A. Hi again Elliott. Certainly it's not "ideal" to skip desmutting, but compromise is part of life. For us to suggest that a consumer, in presumably a residential situation, working on a single spider arm, de-smut the aluminum alloy with nitric & hydrofluoric acid would be an abominable idea :-)

Regards,

pic of Ted Mooney
Ted Mooney, P.E. RET
finishing.com
Pine Beach, New Jersey
Striving to live "Aloha"



November 28, 2017

Q. I am in exactly the same boat. I have a new spider arm that I would like to do something to before putting this all together again. My machine lasted only 2.5 years!

Is there a simple process I can easily do from home?

What did you end up doing?

Michael Hornick
- Mississauga, Canada


November 2017

A. Hi Michael. What I would personally do is scrub with a solution of pumice and detergent, rinse and dry it. Then apply self-etching primer designed for aluminum, then epoxy coat it. Good luck.

Regards,

pic of Ted Mooney
Ted Mooney, P.E. RET
finishing.com
Pine Beach, New Jersey
Striving to live "Aloha"



December 30, 2018

! I went to do a washing load and I heard a terrible noise from my washing machine ... I knew it was the shaft that was broken.

60510-2broken

It could spin by itself but without any force; so today I fixed my Spider Arm/Shaft on my Samsung machine. Using the video below it's not that difficult at all -- it just takes time.
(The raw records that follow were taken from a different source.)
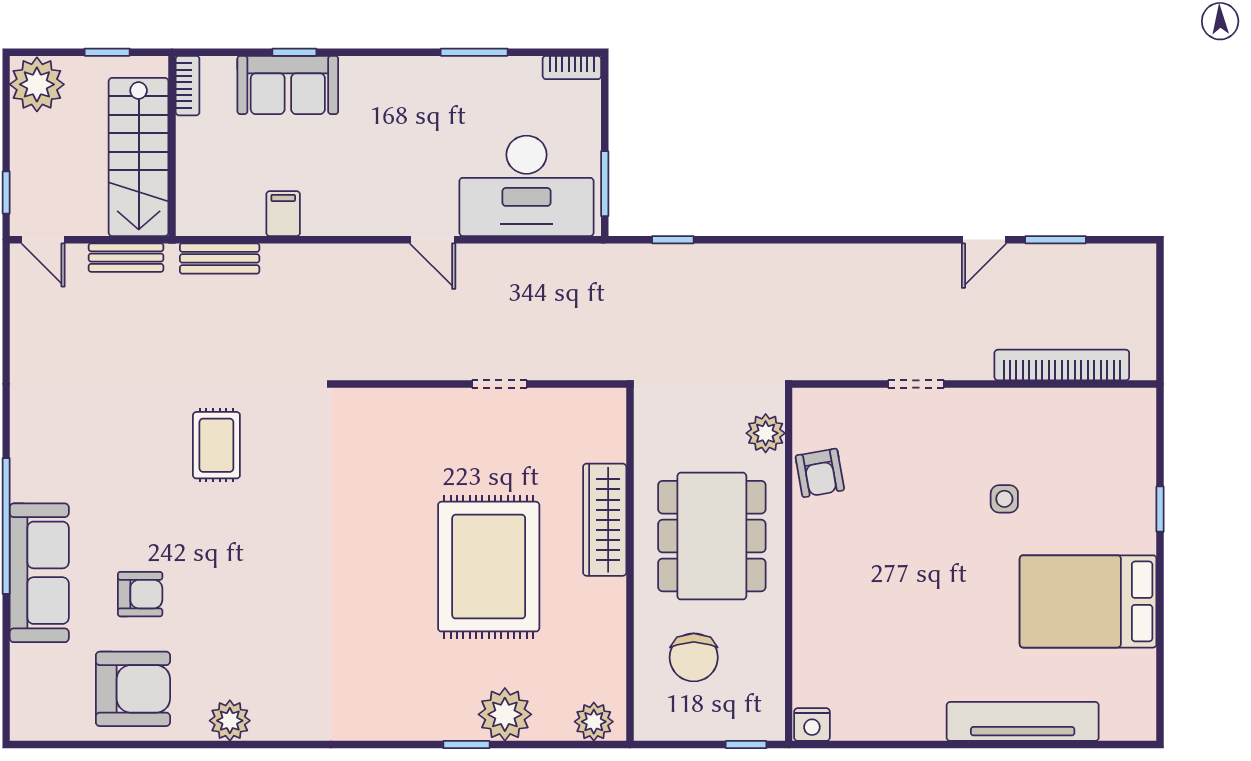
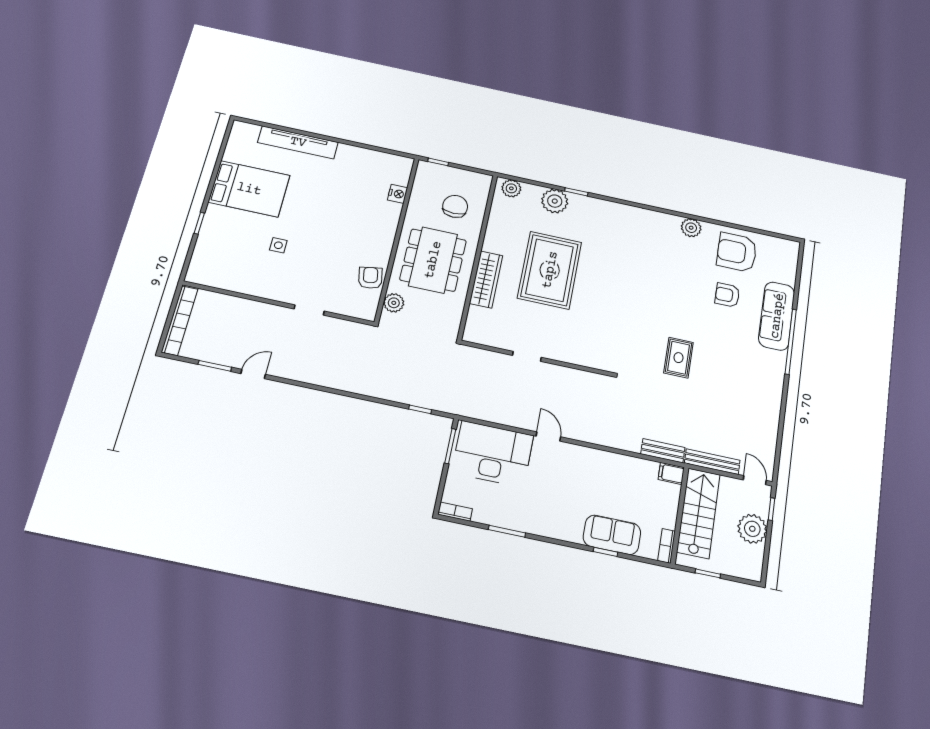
plant: (37, 84) -> (752, 529), moved
filing cabinet: (283, 214) -> (671, 473), moved, turned 90
bench: (126, 258) -> (712, 462), width x1.36
bookcase: (1062, 365) -> (180, 321), moved, turned -90
nightstand: (812, 725) -> (398, 194), moved, turned 90

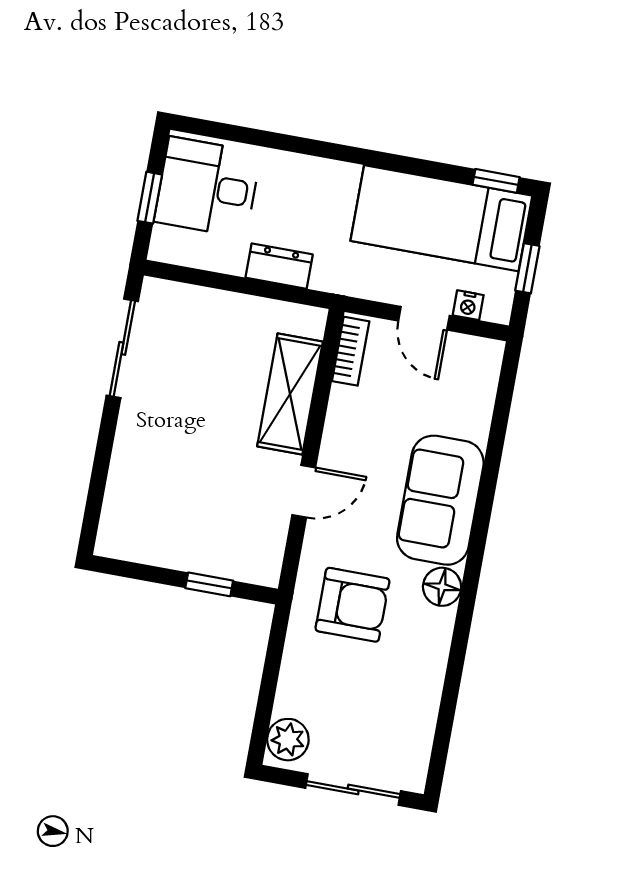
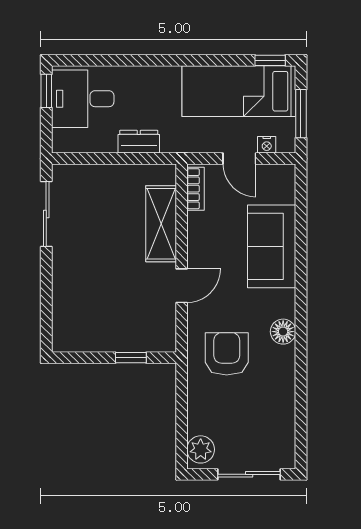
window: (150, 198) -> (46, 91), moved
window: (527, 268) -> (301, 114), width x1.50
sofa: (440, 500) -> (272, 246), moved
armchair: (352, 605) -> (227, 354), turned -90

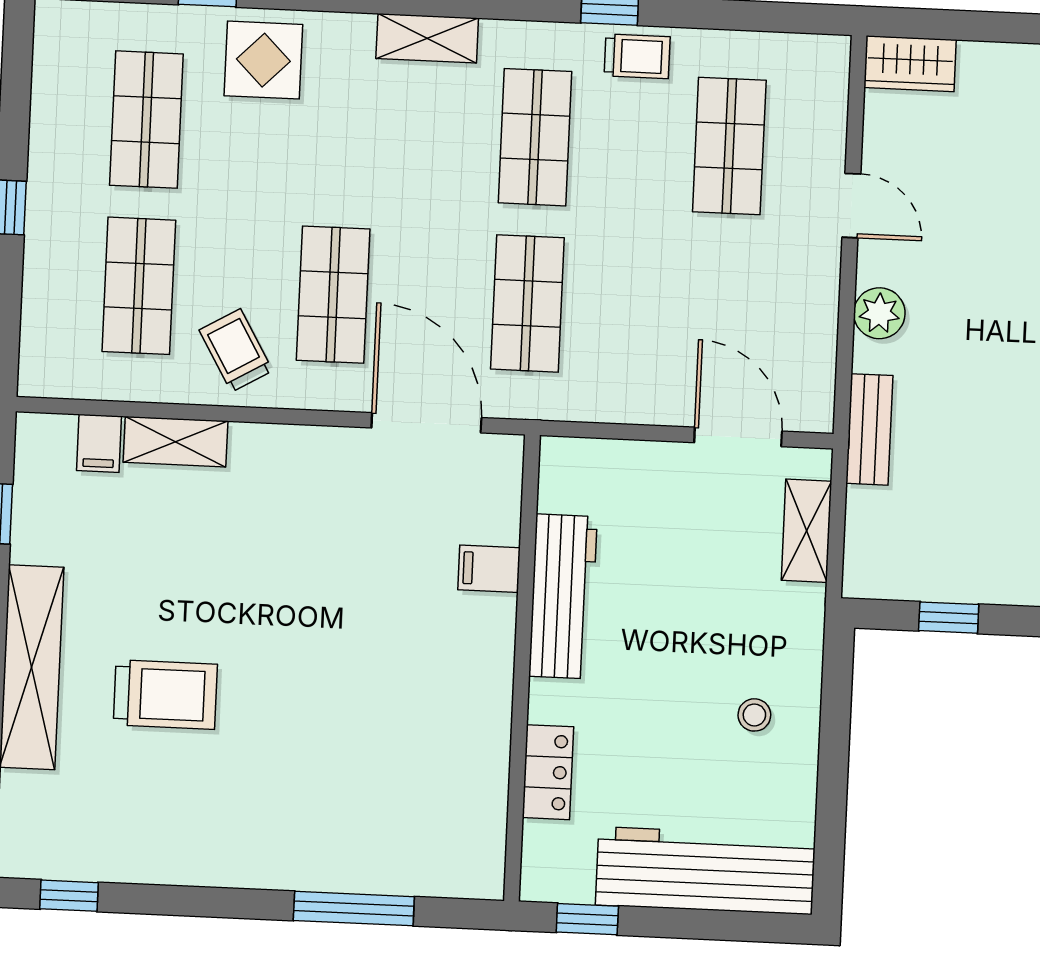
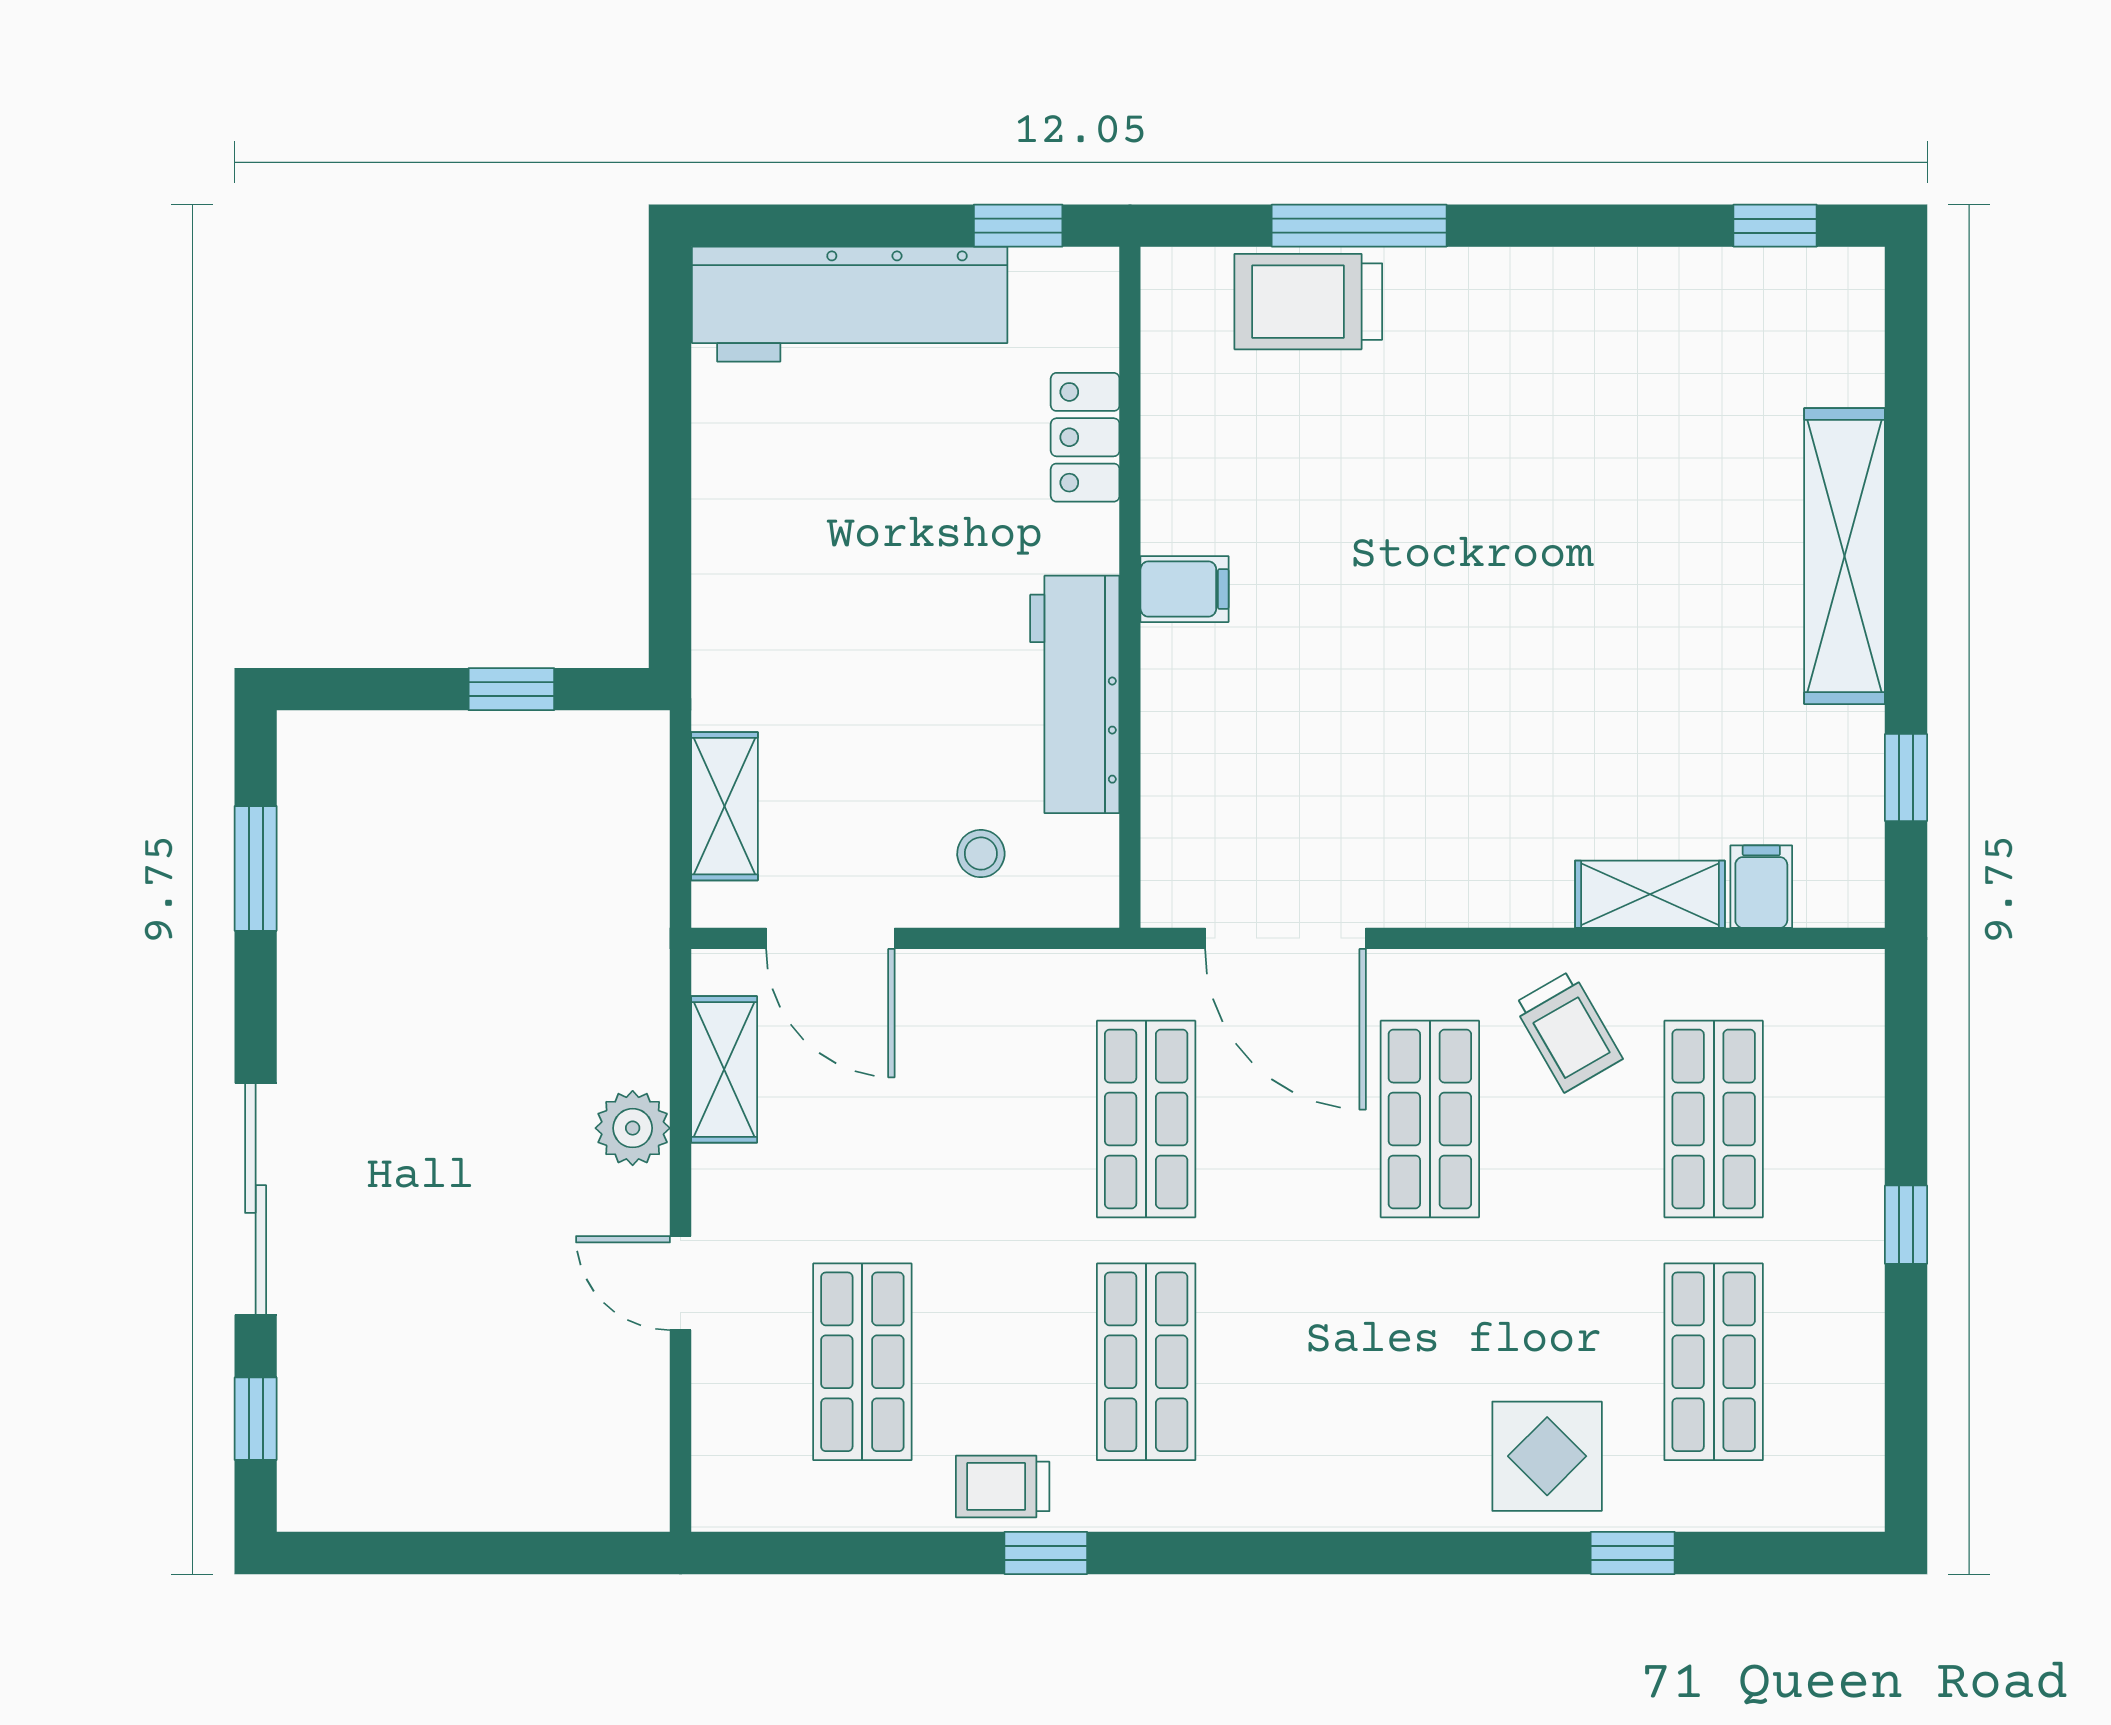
shelving: (427, 38) -> (724, 1069), moved, turned 90
wardrobe: (910, 64) -> (604, 1494), removed
bench: (869, 429) -> (639, 958), removed
filing cabinet: (489, 569) -> (1185, 589), moved
trolley: (165, 695) -> (1308, 302), moved
stool: (754, 715) -> (981, 854), moved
Purchased the part (DC97-12528A) at https://electropiecescowansville.com
Helpful Video to disassemble the part: https://youtu.be/gTXoKMHHpLs

I gave 2 coats of Rust-Oleum Specialty Appliance Epoxy Paint on the shaft.

Here are the results:
Before & After --

60510-2b4andafter

New part painted and reassembled --
60510-2reassembled

Let's see how this stands up.

Anthony fix
- Canada quebec


December 2018

thumbs up sign  Thanks Anthony. Great job, and nice graphics. By the way, anyone anywhere wanting to make an instructional video should watch that video from AppliancePros first ... What an incredibly clear and perfect illustration and explanation video!

Regards,

pic of Ted Mooney
Ted Mooney, P.E. RET
finishing.com
Pine Beach, New Jersey
Striving to live "Aloha"


May 7, 2019

3M Marine Sealant

A. These spider arms corrode where water sits on them after washing. That's in the rings near center. the sitting water might eventually soak through the paint. I would fill all the crevices with body filler to make it all smooth so there is nowhere for water to stand, then primer & paint it. You could also coat & fill it with 3M 5200 high strength marine adhesive. It is made for boat hull transoms. Manufacturers use it to stick the keel on the underside of boats. It can stay wet forever & the boat will break before the 3M 5200 ever does.

The spider pot-metal looks similar to that of outboard boat motors. I might try some outboard-motor paint over a zinc-chromate primer.